Paula Palmer, vice president and managing director Europe for e-business security software firm Entegrity Solutions (www.entegrity.com) believes network security is only half the story. Focusing on manufacturing industry, where the concept of e-supply chain and B2B exchanges is taking off, organisations need to be aware of application-level security for business partners. “Organisations focusing on network security risk missing the business-empowering aspect of security,” says Palmer.
“The first wave of security-savvy companies installed firewalls to prevent hackers accessing corporate systems where they could potentially wreak havoc. When companies wanted more people external to the company – such as customers or suppliers – to access corporate systems, these same companies tried to solve this access management problem by implementing strong authentication. So they deployed sophisticated public key infrastructures (PKIs) to verify the identity of each individual.”
But this was only half the solution. PKIs only identify who someone is; they don’t define what that person should be able to do or see. That second half is the next wave of security to be implemented as organisations realise that authorisation allows you to open all the corporate doors, not keep them barred. Palmer’s company has a product that enables organisations to determine who has access to what data. You may only want a partner to see your stock control list if their last invoice has been paid.
Rob Moores, e-business manager at IT services firm Lynx (www.lynxtec.com), says, “If you have a business strategy, a well-thought out security strategy should be a fundamental part of it. Software design is just one part of the jigsaw, albeit a key one. If security is Cinderella at the e-ball, software design is the glass slipper.” Yet Moores points to a study for data warehousing company SAS Institute by market researcher Ipsos-RSL in 2000 which showed only 25% of organisations had measures against fraud on the Internet.
And here’s a point. Analyst ARC’s US-based IS and Infrastructure Group manager Stefano McGhee says, “Before, smaller organisations might have got away with little or no security for defending their networks. Today the reality is everybody will be found. Even if you believe that no-one knows where you are, someone does... Security by obscurity no longer works.”
Iain Franklin, vice president of anti-hacking software solution provider Entercept Security Technologies (www.entercept.com), adds, “Before any security measures can be taken, the exact nature of business risk – which varies between manufacturers – needs to be defined. Different levels of management need to be involved to combine business and technical perspectives. Once the business needs have been assessed, a security audit can be carried out to assess whether the security meets those needs.”

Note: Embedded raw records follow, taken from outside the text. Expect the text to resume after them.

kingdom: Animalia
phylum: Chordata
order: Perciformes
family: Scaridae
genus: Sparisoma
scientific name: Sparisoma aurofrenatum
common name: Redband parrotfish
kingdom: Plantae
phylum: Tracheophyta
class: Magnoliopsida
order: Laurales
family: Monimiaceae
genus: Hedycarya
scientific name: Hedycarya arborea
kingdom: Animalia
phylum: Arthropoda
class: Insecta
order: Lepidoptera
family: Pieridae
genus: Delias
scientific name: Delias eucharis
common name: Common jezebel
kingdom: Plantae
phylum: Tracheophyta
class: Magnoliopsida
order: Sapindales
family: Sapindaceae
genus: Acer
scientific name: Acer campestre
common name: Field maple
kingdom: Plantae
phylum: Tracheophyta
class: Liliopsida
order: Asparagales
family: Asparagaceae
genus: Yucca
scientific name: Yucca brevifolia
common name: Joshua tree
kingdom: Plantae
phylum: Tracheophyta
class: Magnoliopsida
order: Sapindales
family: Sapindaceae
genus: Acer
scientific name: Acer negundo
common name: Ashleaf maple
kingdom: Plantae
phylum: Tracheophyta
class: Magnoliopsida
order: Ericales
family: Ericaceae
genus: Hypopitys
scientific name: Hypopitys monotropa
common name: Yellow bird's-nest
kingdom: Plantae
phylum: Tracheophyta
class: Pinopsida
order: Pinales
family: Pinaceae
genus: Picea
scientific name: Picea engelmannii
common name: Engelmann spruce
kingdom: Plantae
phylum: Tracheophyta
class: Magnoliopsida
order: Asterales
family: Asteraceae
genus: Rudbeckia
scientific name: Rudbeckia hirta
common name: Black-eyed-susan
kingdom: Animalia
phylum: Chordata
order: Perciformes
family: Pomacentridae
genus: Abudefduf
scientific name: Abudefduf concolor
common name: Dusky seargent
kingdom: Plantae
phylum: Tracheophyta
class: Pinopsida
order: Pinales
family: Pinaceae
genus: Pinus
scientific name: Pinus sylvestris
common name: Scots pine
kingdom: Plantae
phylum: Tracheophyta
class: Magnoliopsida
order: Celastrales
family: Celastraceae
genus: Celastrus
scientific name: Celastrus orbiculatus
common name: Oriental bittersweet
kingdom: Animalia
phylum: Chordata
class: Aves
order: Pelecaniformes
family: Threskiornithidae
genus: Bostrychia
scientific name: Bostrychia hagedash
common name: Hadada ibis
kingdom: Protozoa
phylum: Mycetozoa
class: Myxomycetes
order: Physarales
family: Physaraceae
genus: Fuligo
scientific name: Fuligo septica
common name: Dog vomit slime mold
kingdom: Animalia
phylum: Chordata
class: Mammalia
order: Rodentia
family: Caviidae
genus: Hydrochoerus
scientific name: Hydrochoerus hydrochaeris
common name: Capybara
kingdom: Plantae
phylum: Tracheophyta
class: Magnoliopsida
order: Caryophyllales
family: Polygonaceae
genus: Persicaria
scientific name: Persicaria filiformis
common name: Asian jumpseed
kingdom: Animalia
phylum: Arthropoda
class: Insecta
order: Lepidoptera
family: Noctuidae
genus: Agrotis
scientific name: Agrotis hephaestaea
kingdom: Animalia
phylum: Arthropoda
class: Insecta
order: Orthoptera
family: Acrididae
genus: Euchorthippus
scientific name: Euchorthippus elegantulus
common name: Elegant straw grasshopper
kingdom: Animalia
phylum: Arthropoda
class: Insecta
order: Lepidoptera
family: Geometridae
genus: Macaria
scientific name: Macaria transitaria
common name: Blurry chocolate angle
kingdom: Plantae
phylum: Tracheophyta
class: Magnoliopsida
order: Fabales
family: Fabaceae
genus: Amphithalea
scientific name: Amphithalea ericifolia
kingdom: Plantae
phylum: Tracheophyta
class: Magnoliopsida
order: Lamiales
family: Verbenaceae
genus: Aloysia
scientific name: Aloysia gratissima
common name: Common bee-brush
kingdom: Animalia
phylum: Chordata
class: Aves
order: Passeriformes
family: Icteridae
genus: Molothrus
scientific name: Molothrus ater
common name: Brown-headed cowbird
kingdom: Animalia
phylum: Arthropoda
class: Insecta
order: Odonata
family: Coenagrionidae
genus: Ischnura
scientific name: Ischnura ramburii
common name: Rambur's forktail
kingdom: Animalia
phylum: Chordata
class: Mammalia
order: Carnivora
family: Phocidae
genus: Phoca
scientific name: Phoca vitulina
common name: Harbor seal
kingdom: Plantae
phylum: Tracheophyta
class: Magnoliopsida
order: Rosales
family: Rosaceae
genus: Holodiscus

Franklin reckons the security market is at the stage virus protection was some five years ago – few thought they’d ever be on the receiving end of a virus attack. Now? Like virus attacks, hack attacks are expected to become more commonplace, and more disruptive. “To be secure now, businesses need to be aware of the limitations of products on the market,” says Franklin. “Take firewalls – often thought to be the best line of defence. There’s not one that cannot be hacked. Something is needed behind firewalls.” A sobering thought.